O efeito cascata da Assembleia

É aquela pedra cantada aqui em abril deste ano. Naquele mês, dando um péssimo exemplo, deputados estaduais aprovaram a extensão, para eles mesmos, do auxílio-alimentação pago pela Assembleia Legislativa aos seus servidores (hoje no valor de R$ 1,8 mil). Abriram o precedente seguido desde então, em cadeia, por Câmaras Municipais do Espírito Santo.

No fim de novembro, os deputados aprovaram projeto de resolução apresentado pelo presidente da Assembleia, Marcelo Santos (Podemos), que acabou com a necessidade de o deputado interessado requerer oficialmente o recebimento do benefício. A partir de agora, quem assumir mandato na Assembleia terá direito ao tíquete-alimentação automaticamente, sem precisar nem pedir.

Sem descontos

No dia 4 de dezembro, os vereadores de Vila Velha aprovaram projeto de resolução, também de autoria da Mesa Diretora, promulgado no dia seguinte por Bruno Lorenzutti no Diário Oficial da Câmara, o qual especifica:

“O auxílio-alimentação de que trata o caput deste artigo não tem natureza salarial, nem se incorporará à remuneração do servidor para quaisquer efeitos, bem como não será configurada como rendimento tributável e nem constitui base para incidência de contribuição previdenciária.”

Traduzindo: essa verba, inicialmente fixada em R$ 1,2 mil, não sofrerá descontos.

A posição de Arnaldinho

A título de registro, a Lei Orgânica de Vila Velha (art. 40, § 1º) diz que, “se o Prefeito julgar o projeto, no todo ou em parte, inconstitucional ou contrário ao interesse público, vetá-lo-á total ou parcialmente, dentro de quinze dias úteis, contados da data do seu recebimento, e comunicará, dentro de quarenta e oito horas, ao Presidente da Câmara os motivos do veto”.

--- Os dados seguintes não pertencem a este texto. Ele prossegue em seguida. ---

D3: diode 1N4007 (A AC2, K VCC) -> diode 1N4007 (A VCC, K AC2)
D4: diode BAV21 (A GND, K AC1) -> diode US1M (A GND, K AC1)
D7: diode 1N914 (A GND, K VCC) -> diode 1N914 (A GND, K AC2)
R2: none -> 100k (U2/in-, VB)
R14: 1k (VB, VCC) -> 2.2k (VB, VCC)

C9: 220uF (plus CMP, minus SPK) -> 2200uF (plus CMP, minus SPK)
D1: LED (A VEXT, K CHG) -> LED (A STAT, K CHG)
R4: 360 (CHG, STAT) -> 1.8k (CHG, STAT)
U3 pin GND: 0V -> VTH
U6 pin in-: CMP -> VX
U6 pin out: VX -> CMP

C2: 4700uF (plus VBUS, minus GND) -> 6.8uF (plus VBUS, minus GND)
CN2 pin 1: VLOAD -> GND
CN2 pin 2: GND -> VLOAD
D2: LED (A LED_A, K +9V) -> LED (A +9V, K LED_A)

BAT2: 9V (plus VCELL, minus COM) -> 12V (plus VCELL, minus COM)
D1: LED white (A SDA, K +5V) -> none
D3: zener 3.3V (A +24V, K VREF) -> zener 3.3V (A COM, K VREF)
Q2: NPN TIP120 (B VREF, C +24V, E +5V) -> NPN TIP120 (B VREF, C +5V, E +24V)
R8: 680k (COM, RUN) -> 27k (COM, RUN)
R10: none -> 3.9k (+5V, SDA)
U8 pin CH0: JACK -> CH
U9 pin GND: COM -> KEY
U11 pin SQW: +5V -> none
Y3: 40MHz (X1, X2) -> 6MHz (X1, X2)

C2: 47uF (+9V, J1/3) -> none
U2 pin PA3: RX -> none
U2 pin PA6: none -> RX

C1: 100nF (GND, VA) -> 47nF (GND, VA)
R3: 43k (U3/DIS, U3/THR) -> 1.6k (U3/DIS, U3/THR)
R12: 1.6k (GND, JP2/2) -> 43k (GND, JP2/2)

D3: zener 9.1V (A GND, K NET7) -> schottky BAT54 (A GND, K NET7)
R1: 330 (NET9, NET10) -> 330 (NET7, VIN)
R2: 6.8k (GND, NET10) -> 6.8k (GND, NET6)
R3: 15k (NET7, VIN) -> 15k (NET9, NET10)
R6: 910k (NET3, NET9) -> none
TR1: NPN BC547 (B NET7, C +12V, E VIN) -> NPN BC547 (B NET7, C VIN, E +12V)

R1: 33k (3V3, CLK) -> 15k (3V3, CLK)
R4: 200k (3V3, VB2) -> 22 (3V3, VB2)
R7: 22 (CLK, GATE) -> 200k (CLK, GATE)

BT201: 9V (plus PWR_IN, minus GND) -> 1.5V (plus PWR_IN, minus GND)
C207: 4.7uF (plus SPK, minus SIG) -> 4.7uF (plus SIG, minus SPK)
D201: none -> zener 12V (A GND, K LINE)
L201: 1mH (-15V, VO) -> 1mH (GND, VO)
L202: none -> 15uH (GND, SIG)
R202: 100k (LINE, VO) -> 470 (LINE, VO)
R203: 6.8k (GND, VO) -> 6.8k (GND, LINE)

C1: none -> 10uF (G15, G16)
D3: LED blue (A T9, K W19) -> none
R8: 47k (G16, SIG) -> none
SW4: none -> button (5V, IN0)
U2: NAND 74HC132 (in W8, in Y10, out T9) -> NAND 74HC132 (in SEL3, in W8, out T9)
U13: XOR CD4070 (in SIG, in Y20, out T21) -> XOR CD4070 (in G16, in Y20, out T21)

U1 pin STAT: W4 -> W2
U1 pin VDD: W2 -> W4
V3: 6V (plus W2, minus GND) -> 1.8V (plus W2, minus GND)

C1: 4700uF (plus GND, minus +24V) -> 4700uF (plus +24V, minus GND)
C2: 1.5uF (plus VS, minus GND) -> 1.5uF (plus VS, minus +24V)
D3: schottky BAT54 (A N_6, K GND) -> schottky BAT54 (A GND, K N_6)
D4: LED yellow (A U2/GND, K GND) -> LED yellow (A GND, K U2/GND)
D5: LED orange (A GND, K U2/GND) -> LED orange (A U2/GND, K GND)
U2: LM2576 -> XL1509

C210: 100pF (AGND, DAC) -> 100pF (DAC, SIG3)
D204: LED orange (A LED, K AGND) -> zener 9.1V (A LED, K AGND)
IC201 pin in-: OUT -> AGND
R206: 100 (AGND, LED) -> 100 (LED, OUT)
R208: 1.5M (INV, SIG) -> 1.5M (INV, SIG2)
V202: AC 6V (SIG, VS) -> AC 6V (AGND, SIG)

Assim, é legítimo concluir que, se o prefeito não vetou o projeto total ou parcialmente, não o julgou inconstitucional nem contrário ao interesse público.

Questionada pela coluna sobre os motivos de o prefeito não ter vetado nem sancionado o projeto, a assessoria da Prefeitura de Vila Velha respondeu, por nota, que Arnaldinho não quis interferir em um assunto interno do Poder Legislativo, relativo a como a Câmara gastará seu orçamento:

“A Câmara é um poder independente e possui autonomia para realizar planejamento e gestão financeira sobre repasse duodécimo que recebe, sem interferência do Executivo.”

Como votaram os vereadores

Ah, e, para zero surpresa de ninguém, o site da Câmara também não traz nem o placar da votação do projeto que criou o tíquete-alimentação para os vereadores nem como eles votaram. É possível, porém, recuperar a relação pela imagem do painel de votação na filmagem da sessão extraordinária de 27 de novembro, disponível no canal da Câmara no YouTube.

Dos 17 vereadores, 14 estavam presentes. Todos votaram a favor:

. Anadelso Pereira (Podemos)

. Bruno Lorenzutti (Podemos)

. Devacir Rabello (PL)

. Devanir Ferreira (Republicanos)

. Flávio Pires (Agir)

. João Batista Tita (PSD)

. Joel Rangel (PTB)

. Jonimar Santos (PSC)

. Osvaldo Maturano (PSDB)

. Patrícia Crizanto (PSB)

. Renzo Mendes (PP)

. Rogério Cardoso (Podemos)

. Romulo Lacerda (PTB)

. Welber da Segurança (PSDB)

Ausentes: D’Orleans Sagais (PV), Léo Pindoba (sem partido) e Fabio do Vale (Patriota).